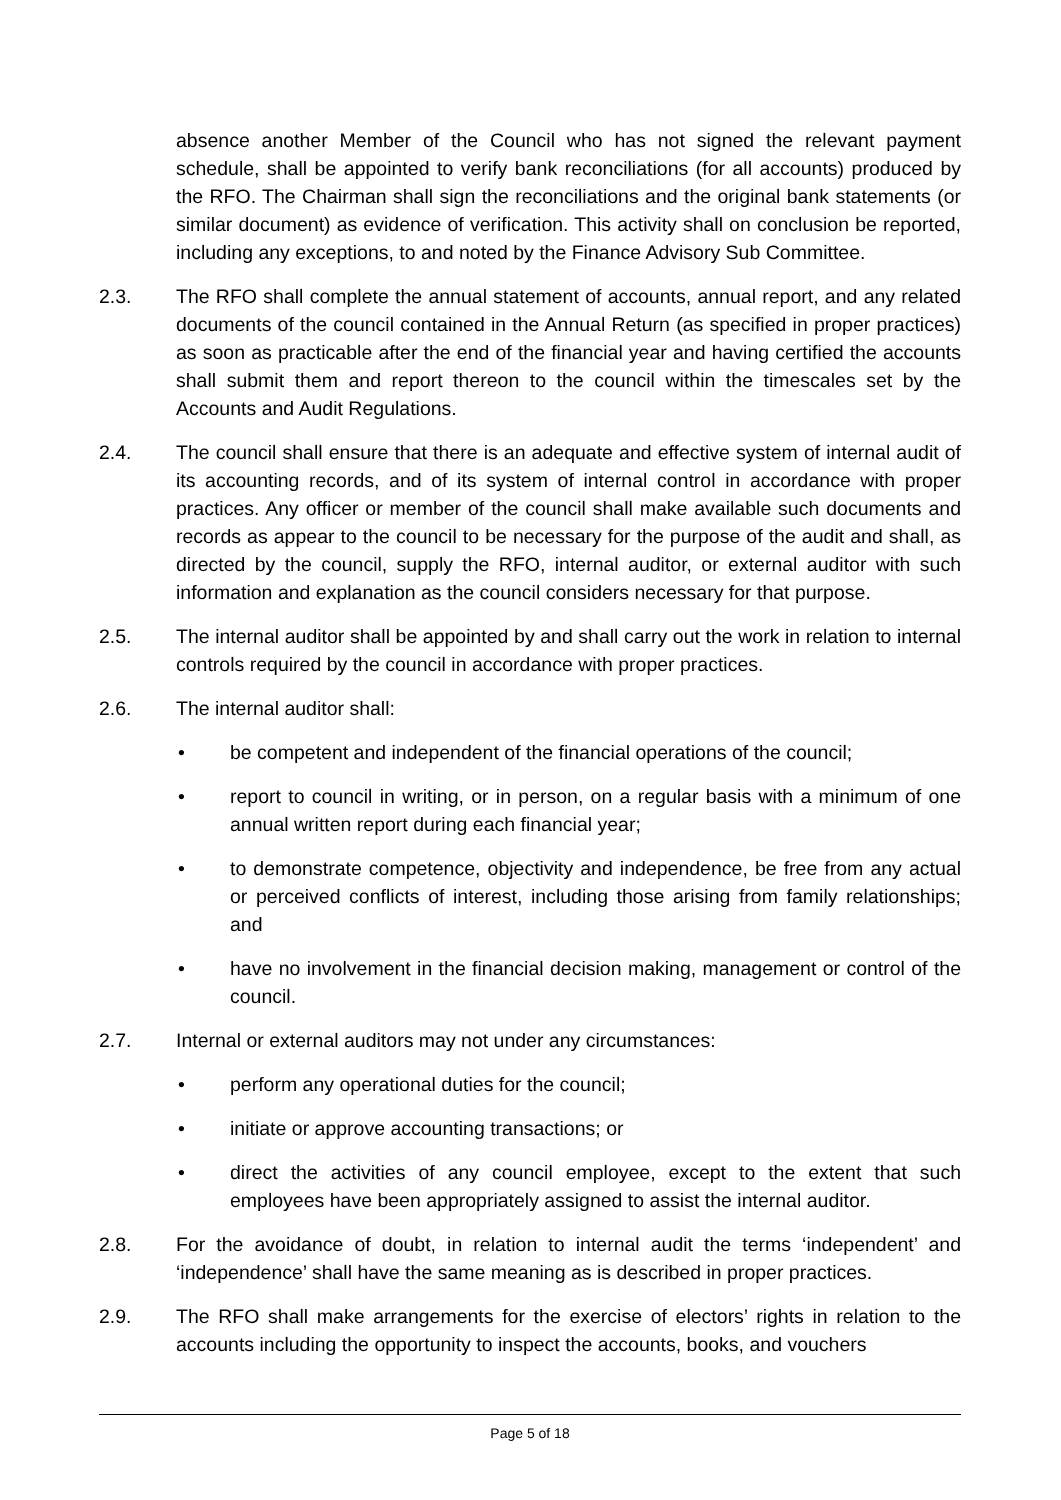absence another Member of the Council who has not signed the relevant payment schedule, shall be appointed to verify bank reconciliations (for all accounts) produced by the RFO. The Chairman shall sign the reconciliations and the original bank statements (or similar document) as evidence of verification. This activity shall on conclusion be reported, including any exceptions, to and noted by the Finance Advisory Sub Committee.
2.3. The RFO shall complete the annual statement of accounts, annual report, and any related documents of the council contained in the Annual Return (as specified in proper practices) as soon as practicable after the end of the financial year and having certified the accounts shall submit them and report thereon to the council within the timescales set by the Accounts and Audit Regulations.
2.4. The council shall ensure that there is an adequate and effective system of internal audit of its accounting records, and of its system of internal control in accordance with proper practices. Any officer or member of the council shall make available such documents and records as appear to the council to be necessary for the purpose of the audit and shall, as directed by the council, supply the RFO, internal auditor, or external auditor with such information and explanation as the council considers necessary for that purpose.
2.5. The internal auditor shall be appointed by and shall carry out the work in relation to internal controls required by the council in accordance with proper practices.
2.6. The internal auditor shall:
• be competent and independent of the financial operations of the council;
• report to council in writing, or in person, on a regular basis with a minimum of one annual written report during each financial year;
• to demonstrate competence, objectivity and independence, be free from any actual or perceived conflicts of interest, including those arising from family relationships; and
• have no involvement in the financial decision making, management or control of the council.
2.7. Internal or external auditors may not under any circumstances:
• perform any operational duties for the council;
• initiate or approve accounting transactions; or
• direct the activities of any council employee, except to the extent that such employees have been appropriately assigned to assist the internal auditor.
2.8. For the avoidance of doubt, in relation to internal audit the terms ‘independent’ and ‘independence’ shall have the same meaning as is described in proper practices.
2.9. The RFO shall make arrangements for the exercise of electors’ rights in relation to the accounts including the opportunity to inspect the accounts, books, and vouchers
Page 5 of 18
══════
Problem details:
Copy out the entries exactly as they stand, omitting the images.

Exercise solution:
absence another Member of the Council who has not signed the relevant payment schedule, shall be appointed to verify bank reconciliations (for all accounts) produced by the RFO. The Chairman shall sign the reconciliations and the original bank statements (or similar document) as evidence of verification. This activity shall on conclusion be reported, including any exceptions, to and noted by the Finance Advisory Sub Committee.
2.3. The RFO shall complete the annual statement of accounts, annual report, and any related documents of the council contained in the Annual Return (as specified in proper practices) as soon as practicable after the end of the financial year and having certified the accounts shall submit them and report thereon to the council within the timescales set by the Accounts and Audit Regulations.
2.4. The council shall ensure that there is an adequate and effective system of internal audit of its accounting records, and of its system of internal control in accordance with proper practices. Any officer or member of the council shall make available such documents and records as appear to the council to be necessary for the purpose of the audit and shall, as directed by the council, supply the RFO, internal auditor, or external auditor with such information and explanation as the council considers necessary for that purpose.
2.5. The internal auditor shall be appointed by and shall carry out the work in relation to internal controls required by the council in accordance with proper practices.
2.6. The internal auditor shall:
• be competent and independent of the financial operations of the council;
• report to council in writing, or in person, on a regular basis with a minimum of one annual written report during each financial year;
• to demonstrate competence, objectivity and independence, be free from any actual or perceived conflicts of interest, including those arising from family relationships; and
• have no involvement in the financial decision making, management or control of the council.
2.7. Internal or external auditors may not under any circumstances:
• perform any operational duties for the council;
• initiate or approve accounting transactions; or
• direct the activities of any council employee, except to the extent that such employees have been appropriately assigned to assist the internal auditor.
2.8. For the avoidance of doubt, in relation to internal audit the terms ‘independent’ and ‘independence’ shall have the same meaning as is described in proper practices.
2.9. The RFO shall make arrangements for the exercise of electors’ rights in relation to the accounts including the opportunity to inspect the accounts, books, and vouchers
Page 5 of 18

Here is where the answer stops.